The Support Through Loss Act requires Illinois employers to provide one day of paid leave and up to a maximum of two weeks of unpaid leave following a miscarriage, failed fertility procedure, stillbirth, or other fertility losses listed above.

Employees can also use the time to support a spouse or partner experiencing one of those losses.

The original Child Bereavement Law was signed in 2016.

An OSF HealthCare Saint Francis Medical Center maternal-fetal medicine doctor said having time to grieve is an important step in patient healing.

Dr. Michael Leonardi said patients grieve differently and process the implications of loss individually.

“I think society, in general, tends to minimize the impact of miscarriage on both pregnant women and families,” said Dr. Leonardi. “The desire to reproduce is powerful and the loss of a pregnancy has significant emotional and psychological burden on some patients.”

He said 20-30% of pregnancies end in loss with the majority happening in the first trimester.

“The other thing that has been observed is in some way early pregnancy loss may be considered to be less significant emotionally, physically, or medically, by coworkers, or extended family, or the public…when in reality grief and loss is very personal,” said Dr. Leonardi.

Dr. Leonardi said it’s important for those experiencing loss to know it’s ok to seek help or guidance through support groups, grief counseling, clergy, or your church.

Maternal-fetal medicine, or perinatology, is a sub-specialty of obstetrics and gynecology.

It cares for those with complex pregnancies.

Common maternal-fetal services include blood sugar control, comprehensive fetal ultrasounds, fetal blood sampling or transfusion, first trimester screenings, and genetic amniocentesis.

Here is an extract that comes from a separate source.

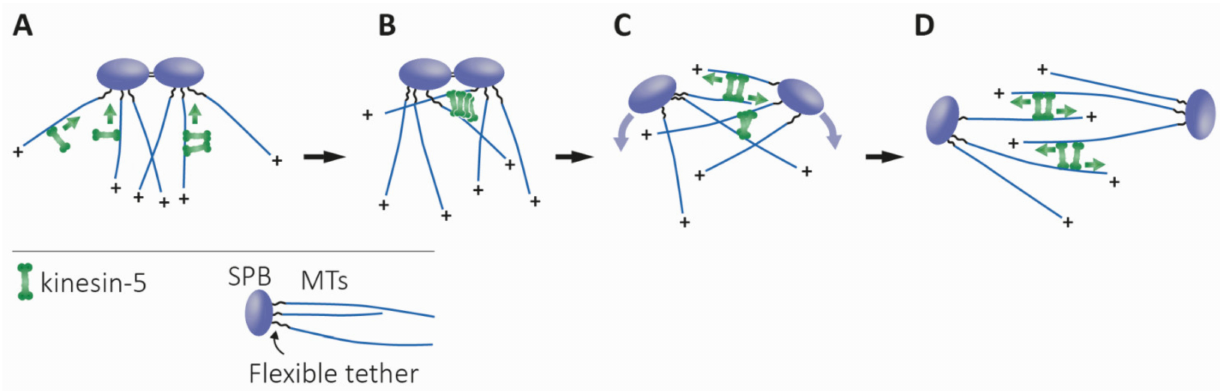
Figure 5. Proposed model for the physiological role of the bidirectional motility of fungi kinesin-5 motor proteins, adapted from [62]. ( A ) Prior to spindle assembly, the minus-end directed motility of bidirectional kinesin-5 motors causes their accumulation at the minus-ends of the MTs, near the SPBs. ( B ) At this stage, MTs from duplicated spindle poles come into antiparallel contact due to thermal pivoting, facilitated by flexible tether linking MT minus-ends and the SPB [235]. Kinesin-5 motors, accumulated in clusters near the SPBs, capture these antiparallel-oriented MTs, crosslink, and slide them apart via their plus-end directed motility. This plus-end directed motility is achieved by the clustering of kinesin-5 motors near the spindle poles and the binding to the two antiparallel MTs [62,148]. ( C ) The initial separation of the spindle poles, caused by the antiparallel sliding of MTs, generates additional MT overlap—which creates additional sites for the kinesin-5 motors to crosslink and slide apart antiparallel MTs. ( D ) Formation of the final bipolar spindle structure is achieved. The curved purple arrows indicate the direction of SPB movement during separation. Green arrows indicate the direction of motor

OSF HealthCare said it offers a multi-disciplinary team approach by partnering with adult and pediatric specialists in other areas of medicine to manage any problems that may impact a patient’s pregnancy.

“Patients continue to see their obstetrician for their regular prenatal checkups while the maternal-fetal medicine subspecialist manages the high-risk aspects of the pregnancy as well as the evaluation and treatment of the fetus.”

The Mother-Baby Unit at Carle BroMenn Medical Center shared the following statement:

About 15 % of pregnancies end in loss occurring before 20 weeks of pregnancy and about 1% occurring after 20 weeks of pregnancy.  Pregnancy loss can bring on a range of emotions.  It is important to allow yourself to grieve.  Like physical healing, emotional healing takes time.  Sharing experiences with others who have been through the same thing is often helpful and reassuring.  Carle BroMenn Medical Center offers a Support Group for Pregnancy and Newborn Loss.  The support group currently meets over Zoom on the first Thursday of the month at 7 pm.  For more information about the support group, contact the Mother-Baby Unit at (309) 452-6667.

State Senator Dave Koehler is a sponsor of SB3120.

“Far too often, we don’t speak enough about the pain many families endure as they struggle with fertility issues or when they have a miscarriage,” said State Senator Dave Koehler (D-Peoria). “Plain and simple, this legislation is about compassion. It’s about holding space for people facing these kinds of losses and giving them time to heal.”